EXERCISE SET:
**1.** From the Story Circle text, reproduce the passage that begins with the words containing "In order to get" and ends with "the classroom community.", word for word.
**2.** Answer these questions from the Story Circle text:
(a) Whose method is the Story Circle based on?
(b) Which students does R. Craig Roney's research focus on?
(c) In the collaborative version of the Story Circle, until what point does each member continue and add to the story?

------ SELECTED TEXT ------

In order to get the students motivated and excited about this unit, it is imperative that we build a culture of trust and creative cooperation. I have yet to meet a group of people who don’t groan at the thought of participating in an icebreaker, but it really is the quickest way to get people talking in order to begin building a community. To achieve this, I am going to use the “Story Circle,” based on the method developed by John O’Neal and Theresa Holden. NYU Wagner’s Research Center for Leadership in Action claims, “Leaders of social change efforts have used story circle to stimulate memory, share experiences, and/or to build community solidarity through remembering events, people, or repertoires.”24 A teacher is a leader of social change and growth, so I can think of no better way to build the classroom community.

The Story Circle method could take some time to accomplish our goals, but the benefits make the investment worthwhile. Once the students are confident speaking narratives, they can more easily transition to writing narrative. Storytelling has a long history as a powerful teaching and learning tool, and the Story Circle helps us harness that power to support young writers. R. Craig Roney argues for the value of storytelling in “A Case for Storytelling in the K-12 Language Arts Curriculum”: “storytelling is also valuable because the key to success involves developing a young child’s background knowledge about and affinity for literature as a foundation for them developing the ability and desire to read and write on their own.”25 While Roney’s research focuses on students in primary grades, the same argument could be made for older students who may be lacking the foundation needed to read and write independently. When students hate reading and writing due to lack of (positive) experience, the only way to combat that is through oral storytelling. The engaging interaction between speaker and listener in the Story Circle will help those reluctant students develop positive relationships with narrative, which will in turn change their attitudes toward reading and writing.

Strategies and Activities

Story Circles

The unit will actually begin with a Story Circle, and will ultimately be used throughout the unit. Our first Story Circle will focus on whatever theme I think is relevant to the students. I will model by telling my story before each student takes a turn telling his or her personal story based on the same theme. Then, once the thematic story circle is a success, we will shift to a collaborative version of the Story Circle. In the collaborative version, one person begins an oral narrative and each member of the circle continues and adds to the story until we reach the denouement. Each story circle serves the same purpose: to build a community in which students can collaborate and begin speaking narratives. Once the students succeed in the story circle, they should have the courage to leave the (dis)comfort zone of reality in order to begin reconnecting with and expanding their imaginations.

------ GIVEN DATA ------

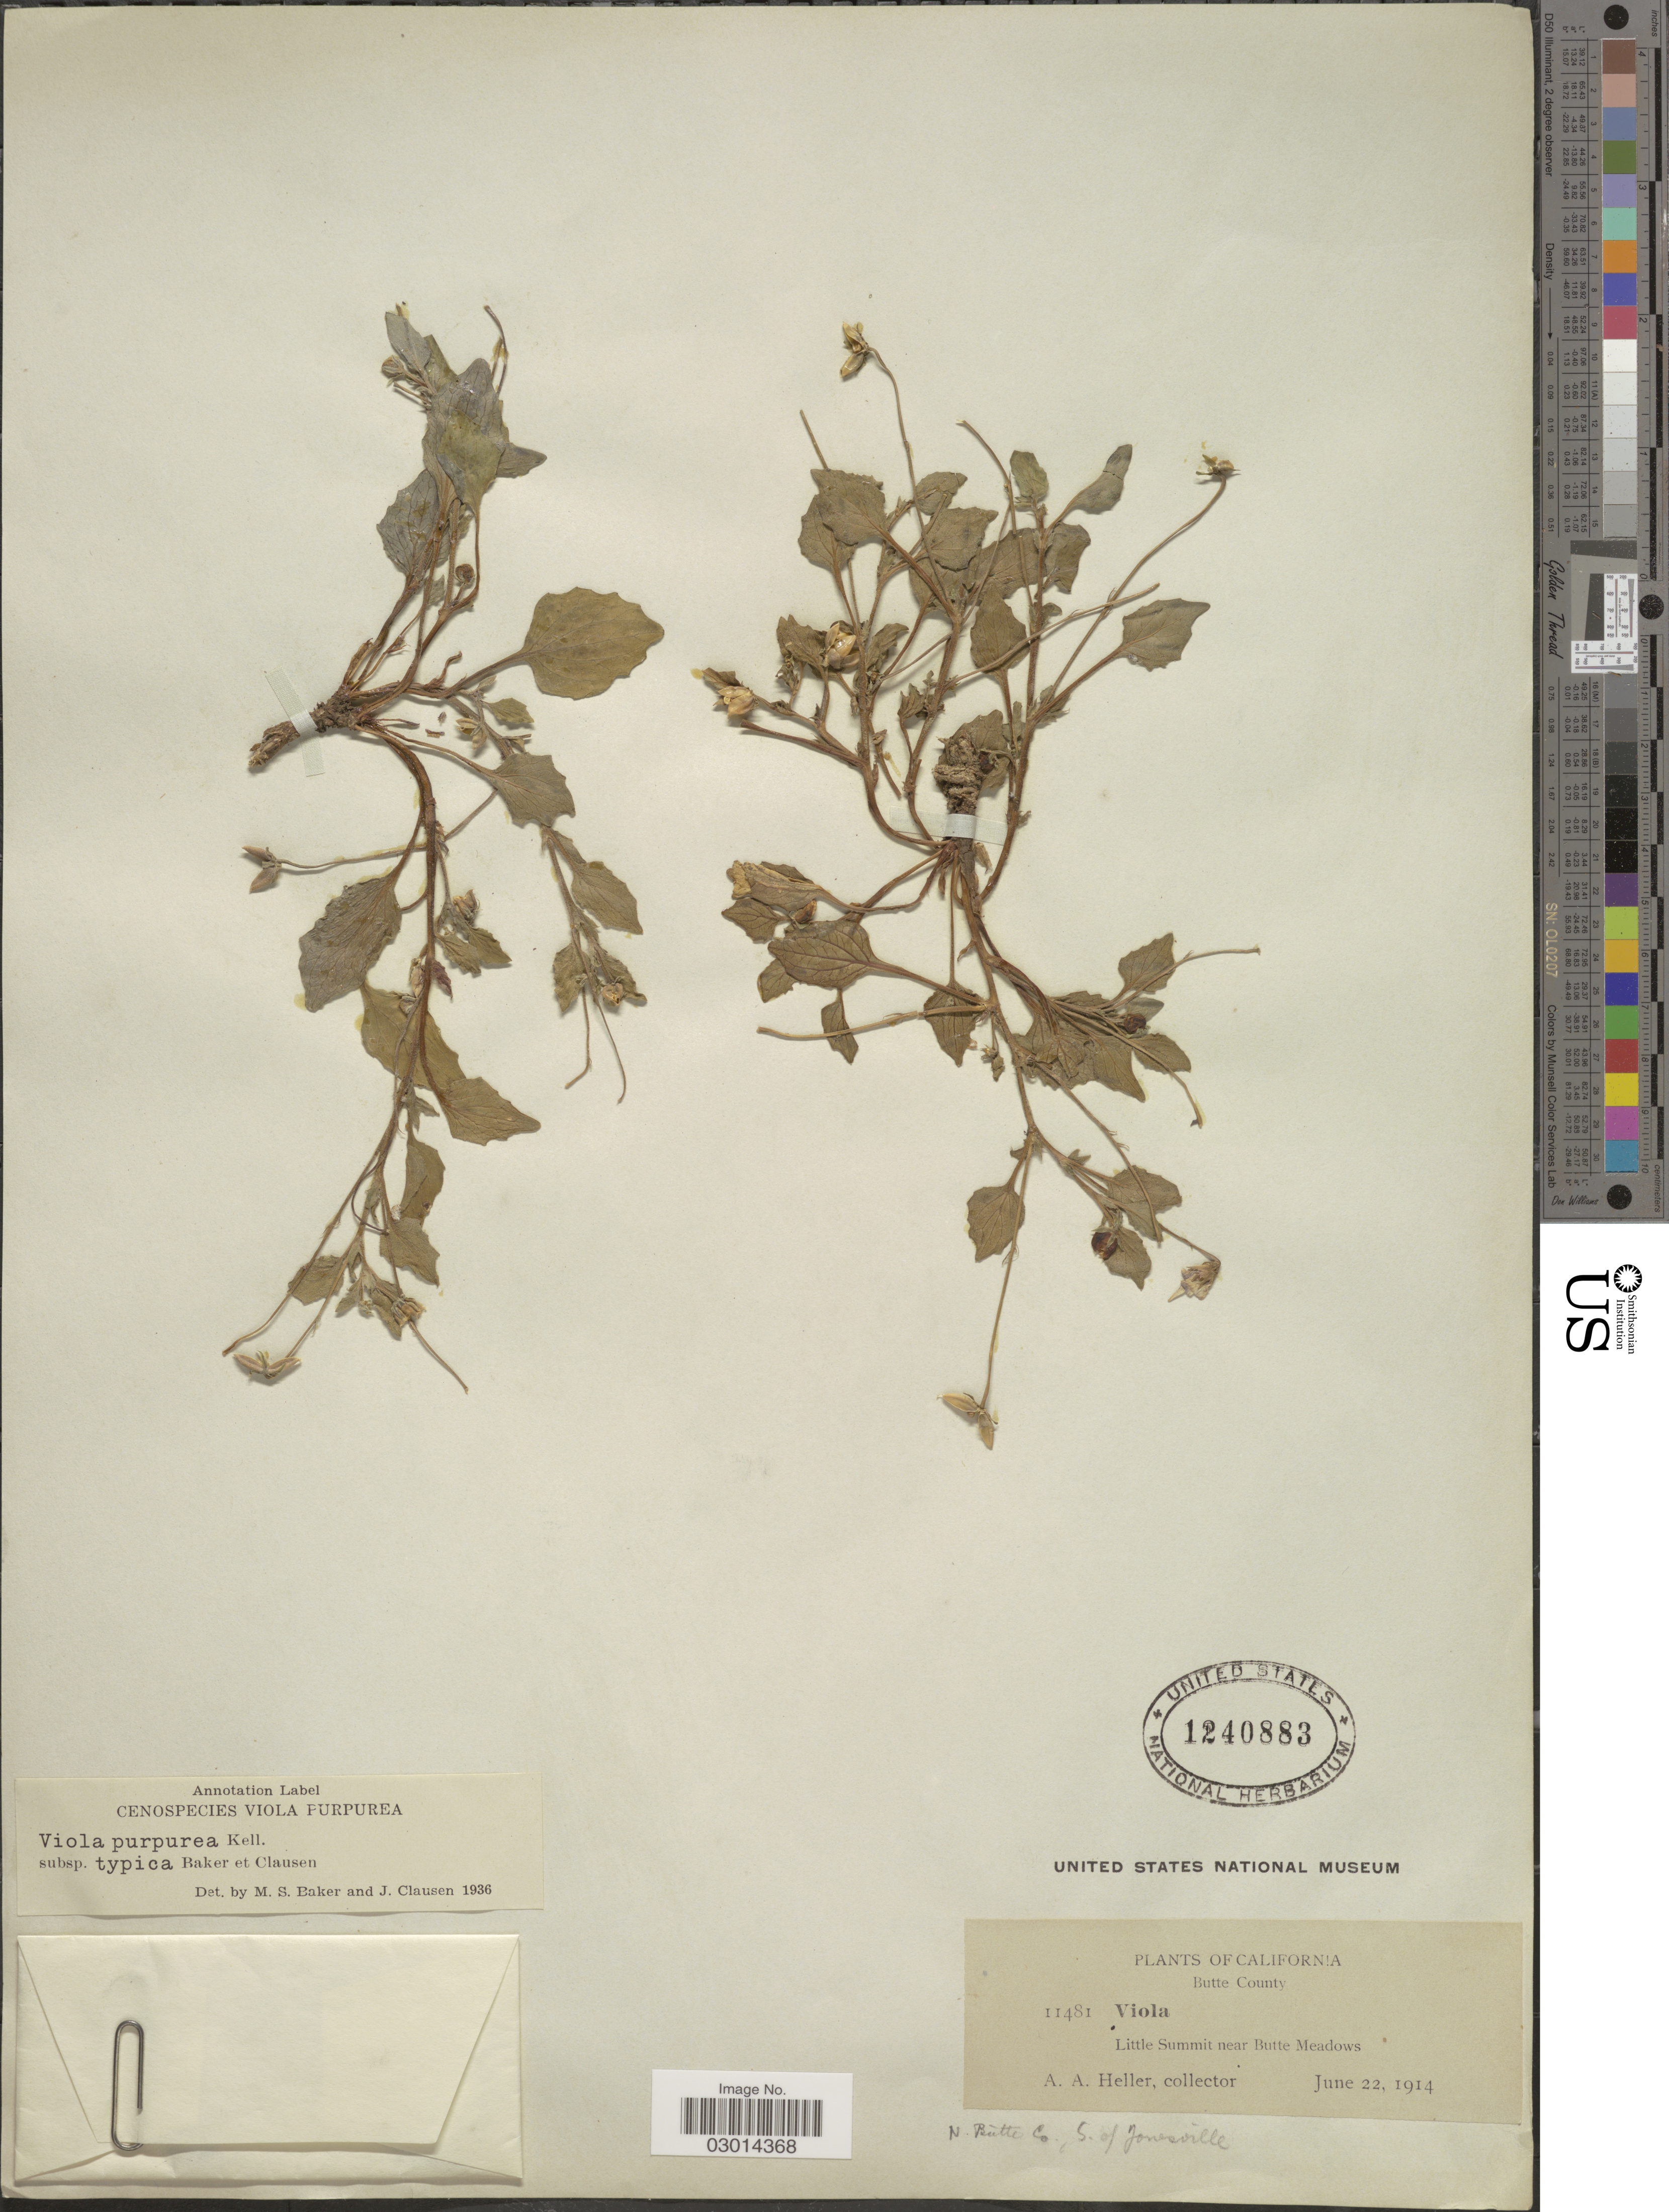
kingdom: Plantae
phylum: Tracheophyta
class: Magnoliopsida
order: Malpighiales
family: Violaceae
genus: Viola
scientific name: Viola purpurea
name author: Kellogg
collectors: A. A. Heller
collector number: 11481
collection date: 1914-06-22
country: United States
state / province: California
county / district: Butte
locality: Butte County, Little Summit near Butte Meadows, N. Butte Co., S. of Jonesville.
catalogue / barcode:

------
------ GIVEN DATA ------

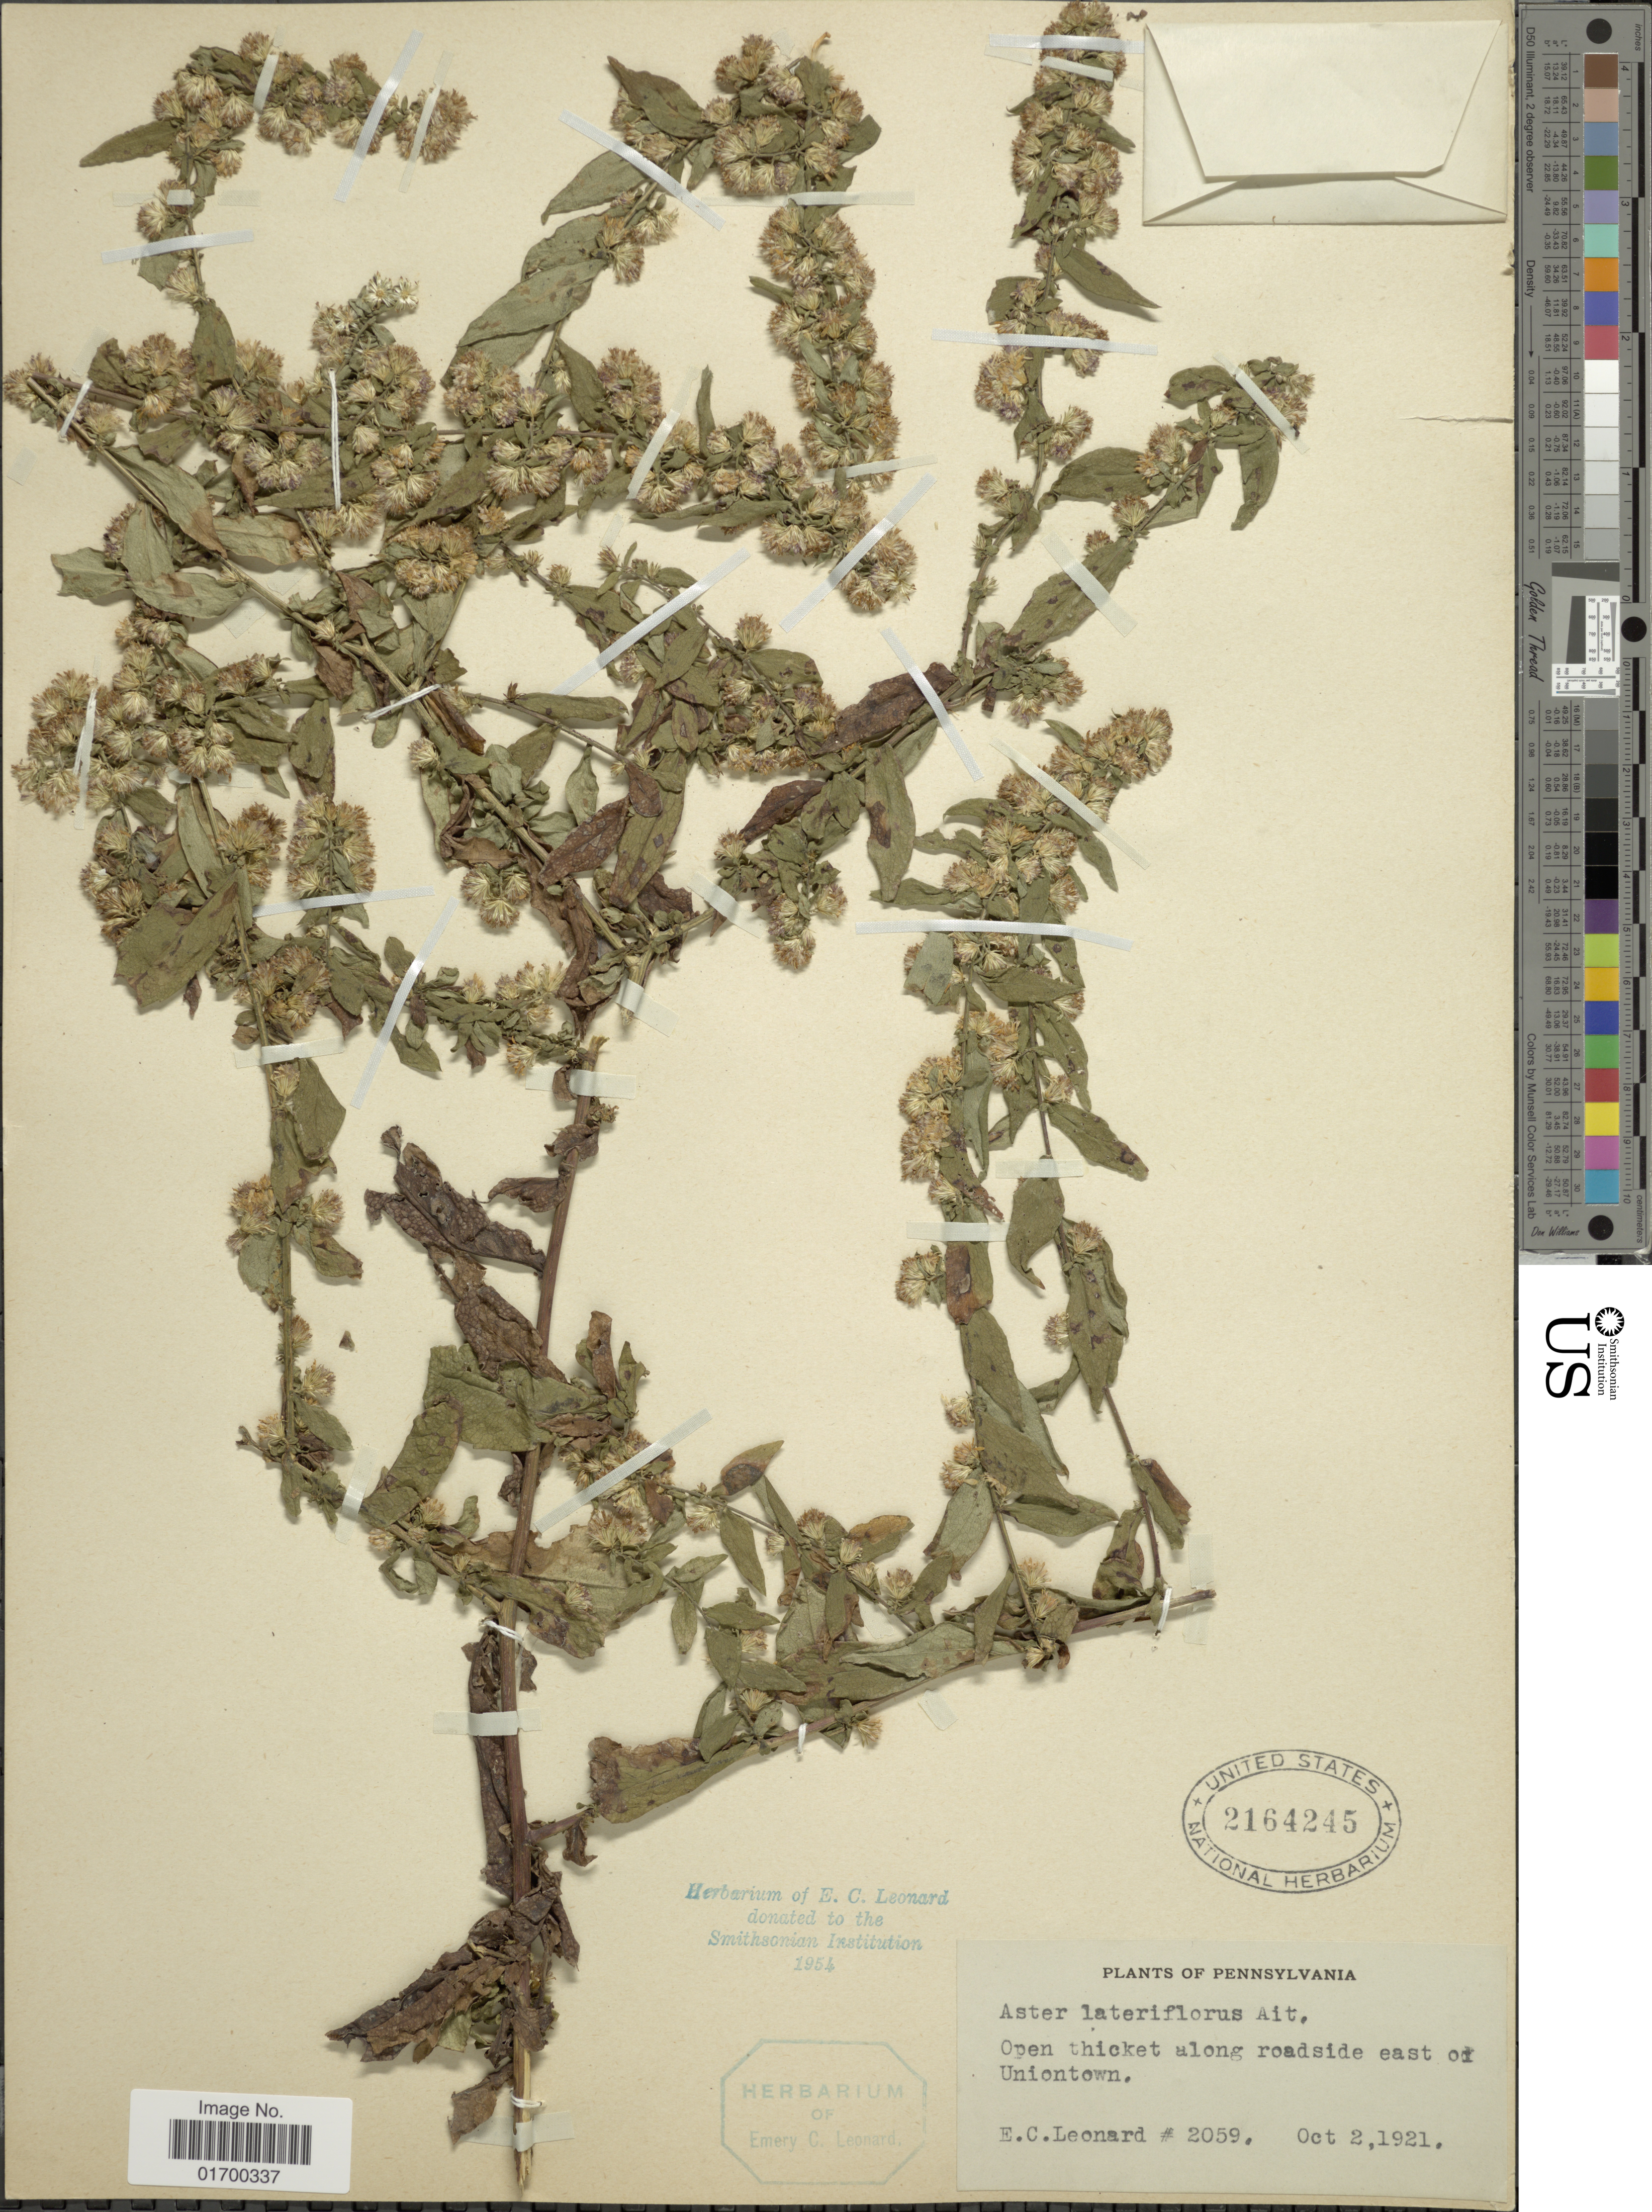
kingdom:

------

IN RESPONSE:
**1.**
In order to get the students motivated and excited about this unit, it is imperative that we build a culture of trust and creative cooperation. I have yet to meet a group of people who don’t groan at the thought of participating in an icebreaker, but it really is the quickest way to get people talking in order to begin building a community. To achieve this, I am going to use the “Story Circle,” based on the method developed by John O’Neal and Theresa Holden. NYU Wagner’s Research Center for Leadership in Action claims, “Leaders of social change efforts have used story circle to stimulate memory, share experiences, and/or to build community solidarity through remembering events, people, or repertoires.”24 A teacher is a leader of social change and growth, so I can think of no better way to build the classroom community.

**2.**
(a) John O'Neal and Theresa Holden
(b) Students in primary grades
(c) Until they reach the denouement